The use of routine ANC test-positivity data in Tanzania is supported by high reporting rates and continuously increasing malaria testing rates. However, testing rates were lower in rural and semi-urban settings which tend to be less accessible than urban areas and might therefore be more prone to commodity stock-outs. Independent of district type, the ANC malaria testing rate was lower in districts with a malaria test-positivity above 5%. It can be hypothesized that in health facilities operating in areas of higher transmission symptomatic patients might be prioritized for malaria testing resulting in a shortage of RDTs at the ANC department. However, further investigations should be undertaken to gain better insights into the reasons for the difference in testing rates between areas of different levels of urbanization and malaria transmission.

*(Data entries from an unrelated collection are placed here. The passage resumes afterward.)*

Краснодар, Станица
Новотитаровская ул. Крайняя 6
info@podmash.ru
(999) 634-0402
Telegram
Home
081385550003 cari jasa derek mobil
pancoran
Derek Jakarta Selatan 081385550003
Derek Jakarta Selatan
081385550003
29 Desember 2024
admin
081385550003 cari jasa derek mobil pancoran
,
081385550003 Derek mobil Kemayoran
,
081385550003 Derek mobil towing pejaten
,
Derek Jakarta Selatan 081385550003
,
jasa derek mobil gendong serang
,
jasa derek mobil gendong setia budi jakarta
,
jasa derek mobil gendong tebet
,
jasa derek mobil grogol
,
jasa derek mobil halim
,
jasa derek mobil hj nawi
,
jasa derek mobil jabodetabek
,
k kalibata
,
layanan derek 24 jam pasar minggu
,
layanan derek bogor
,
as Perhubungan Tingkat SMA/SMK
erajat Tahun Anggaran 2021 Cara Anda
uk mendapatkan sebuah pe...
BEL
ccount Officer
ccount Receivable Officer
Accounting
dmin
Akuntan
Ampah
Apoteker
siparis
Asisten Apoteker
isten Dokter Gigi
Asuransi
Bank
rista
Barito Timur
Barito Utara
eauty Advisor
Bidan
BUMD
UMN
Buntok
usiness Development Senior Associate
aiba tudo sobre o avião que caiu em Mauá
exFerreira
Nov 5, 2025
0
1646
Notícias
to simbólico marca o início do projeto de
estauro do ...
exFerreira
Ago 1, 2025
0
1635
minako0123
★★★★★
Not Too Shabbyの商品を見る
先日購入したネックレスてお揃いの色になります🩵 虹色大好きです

This study was not without limitations. The direct comparison of routinely obtained ANC malaria test-positivity and data obtained from surveys and model predictions is complicated due to different methodologies. Selection bias is a potential factor influencing ANC malaria test-positivity in areas where testing rates are low. Additionally, routine data has previously been shown to suffer from data quality issues resulting in a need for thorough data cleaning which may by itself introduce biases [29]. Lastly, it is not clear how these findings for Tanzania can be transferred to other malaria-endemic countries. So far, ANC test-positivity is not a routine surveillance tool to monitor malaria transmission and no global guidelines exist on the most appropriate application of ANC test-positivity data. With ANC coverage being well above 90% in many sub-Saharan African countries (98% in Tanzania in 2015), and WHO recommending the use of routine information systems for malaria surveillance, this study provides support to the application of this approach on a wider scale despite a number of remaining uncertainties [6, 10, 30, 31].

Conclusions

Since its introduction in 2013, routine screening of pregnant women attending ANC has made significant improvements in terms of coverage of malaria testing. This progress does not only provide increasing benefit to the target population by identifying and treating infected individuals but also contributes to reducing the reservoir of malaria transmission. This study shows that the relationship between routine ANC malaria test-positivity data and survey prevalence data in children follows expected patterns. However, the uncertainty of the relationship was high at all levels of transmission intensity as well as administrative levels indicating that ANC malaria test-positivity cannot be used to directly predict the prevalence in other population subgroups unless further research is undertaken to identify additional covariates that influence the relationship. Together with evidence from previous research, the findings of this study support the use of routine ANC malaria test-positivity data in combination with measurements in other age groups, to assess sub-national heterogeneity and trends of malaria in settings with representative ANC coverage. Consistent data collection over time may in the future offer a potential to use ANC malaria test-positivity to identify local foci of malaria transmission. Where foci appear stable over time, ANC malaria test-positivity can provide the basis for proactive case detection and targeted interventions, thus, contributing to the aim of malaria elimination [32].